(Data shown)
=== Begin Enclosure ===

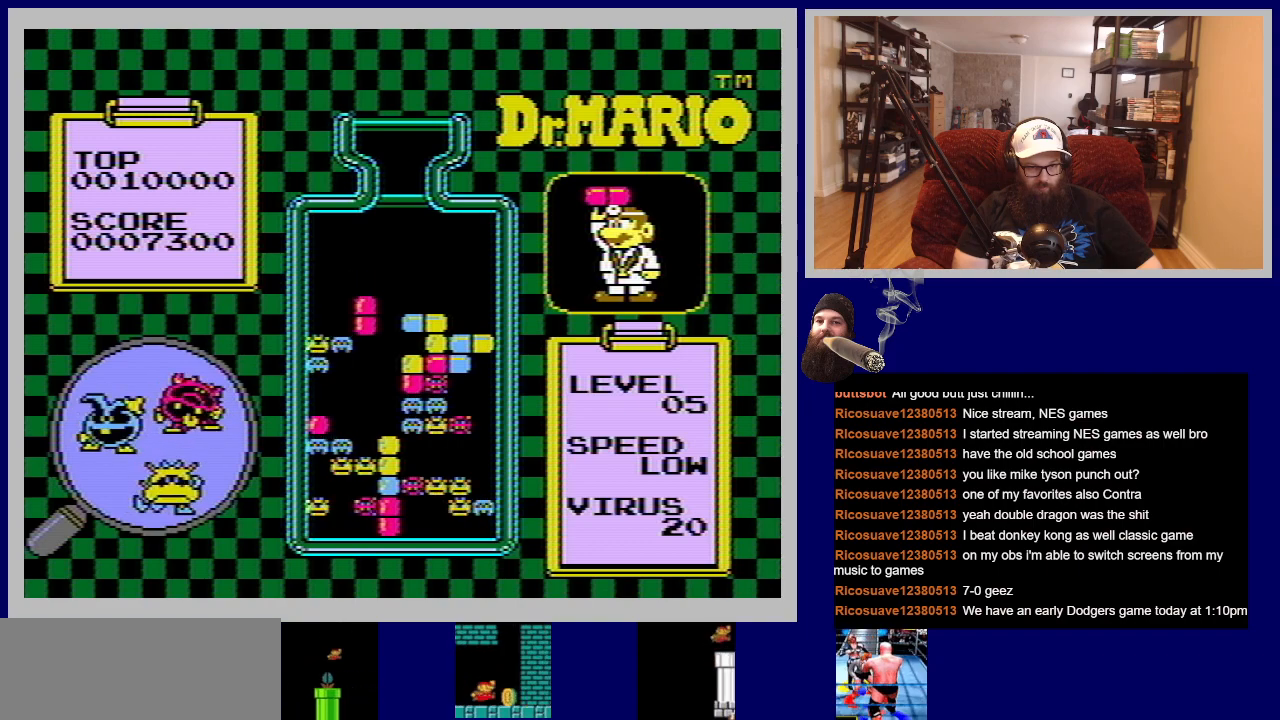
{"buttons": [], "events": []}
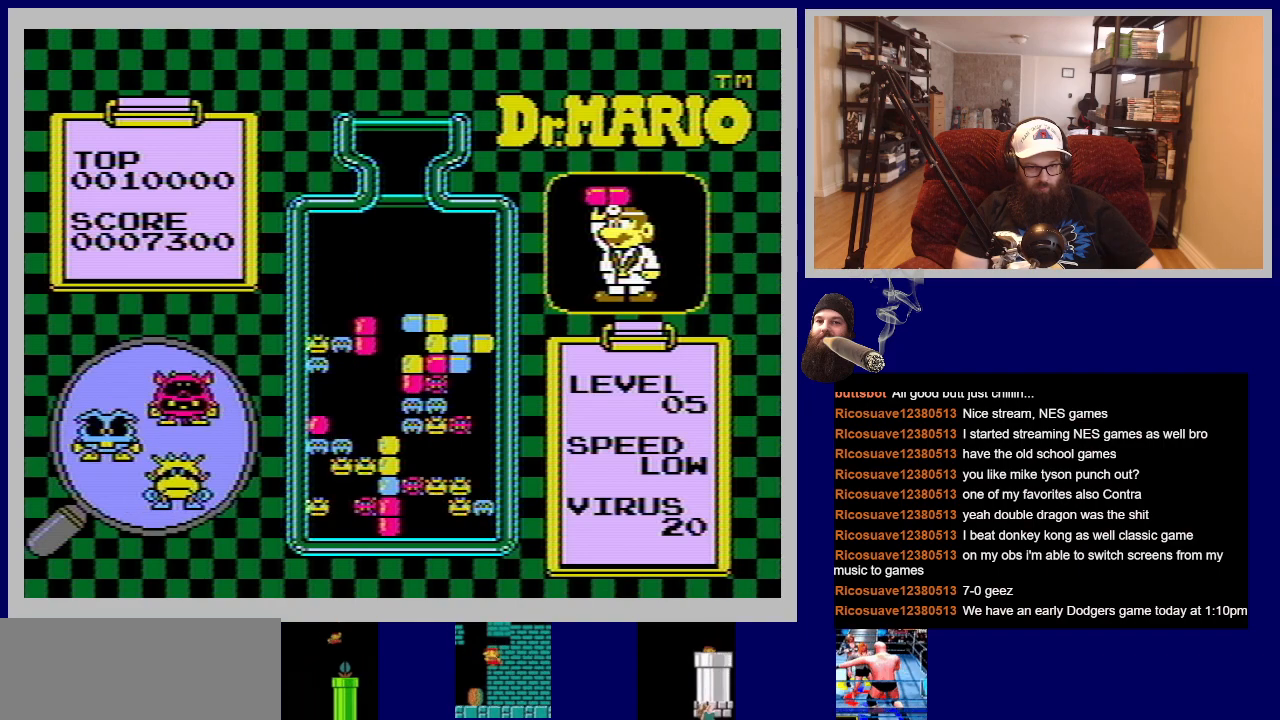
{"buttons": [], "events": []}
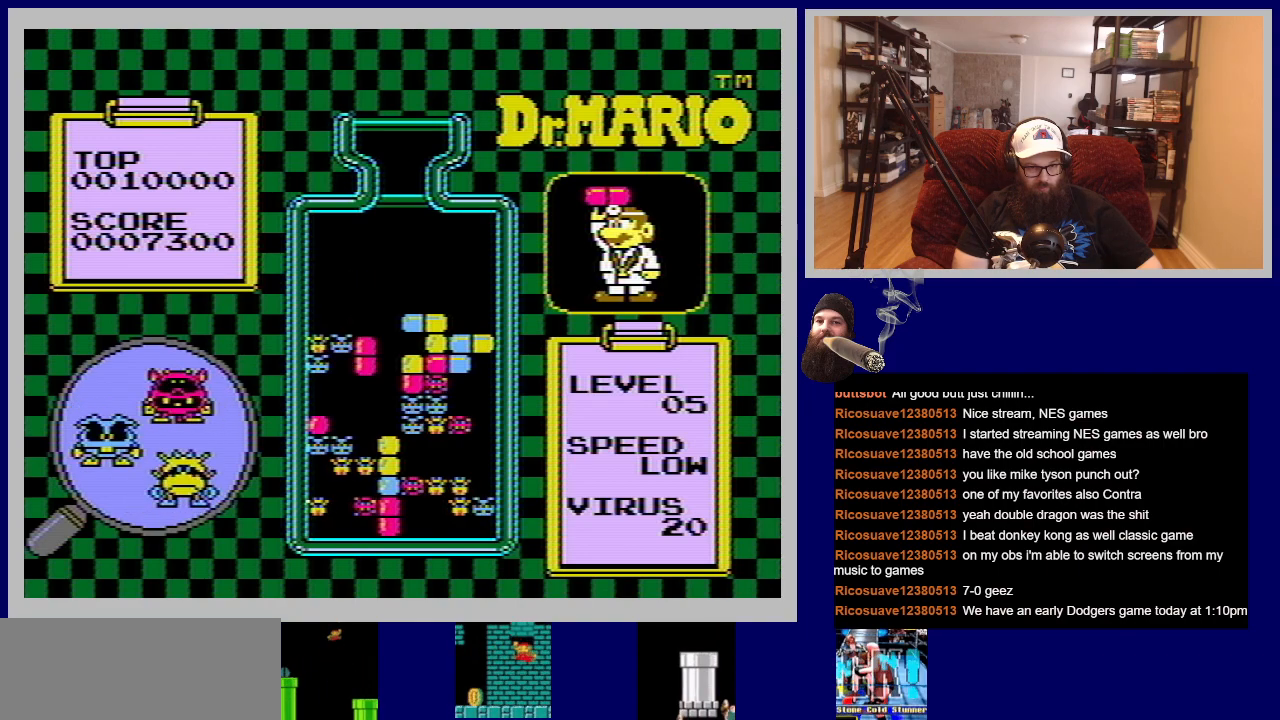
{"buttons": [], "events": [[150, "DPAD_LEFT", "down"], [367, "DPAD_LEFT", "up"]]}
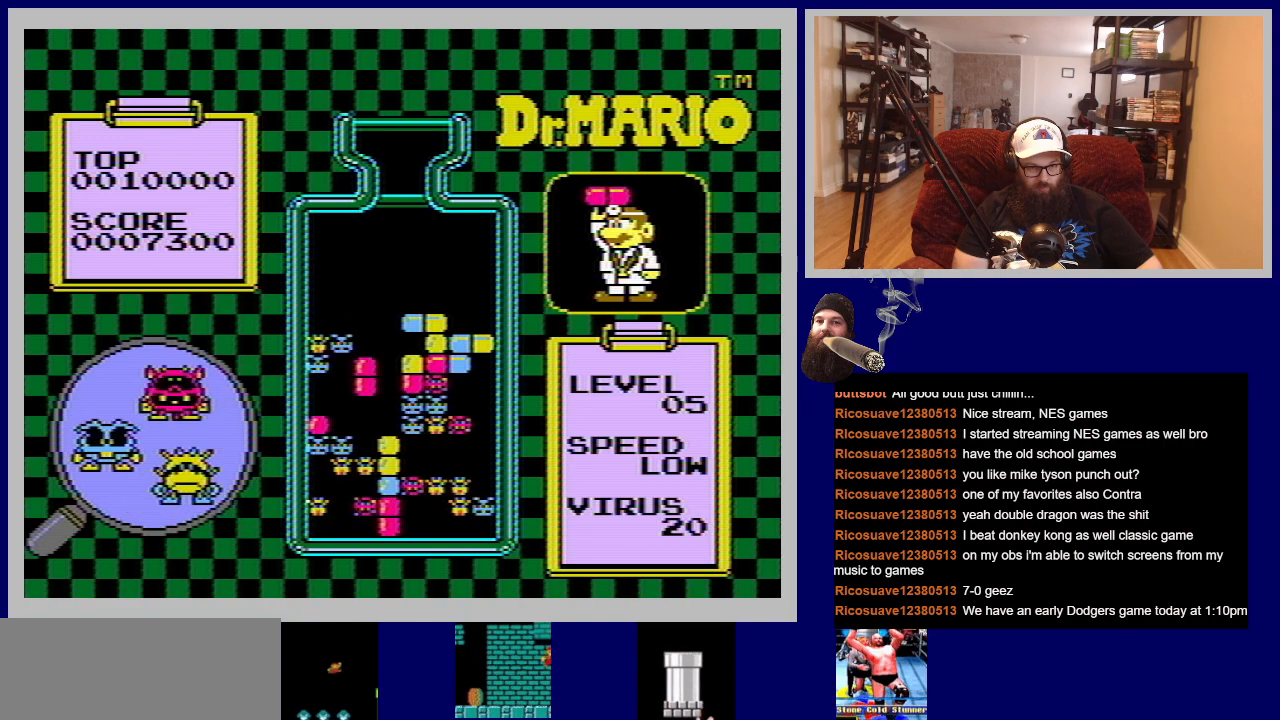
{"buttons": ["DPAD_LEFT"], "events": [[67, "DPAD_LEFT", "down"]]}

=== End Enclosure ===

An unaltered copy of the material, without images, should be set down.

(Reply to the exercise)
{"buttons": [], "events": []}
{"buttons": [], "events": []}
{"buttons": [], "events": [[150, "DPAD_LEFT", "down"], [367, "DPAD_LEFT", "up"]]}
{"buttons": ["DPAD_LEFT"], "events": [[67, "DPAD_LEFT", "down"]]}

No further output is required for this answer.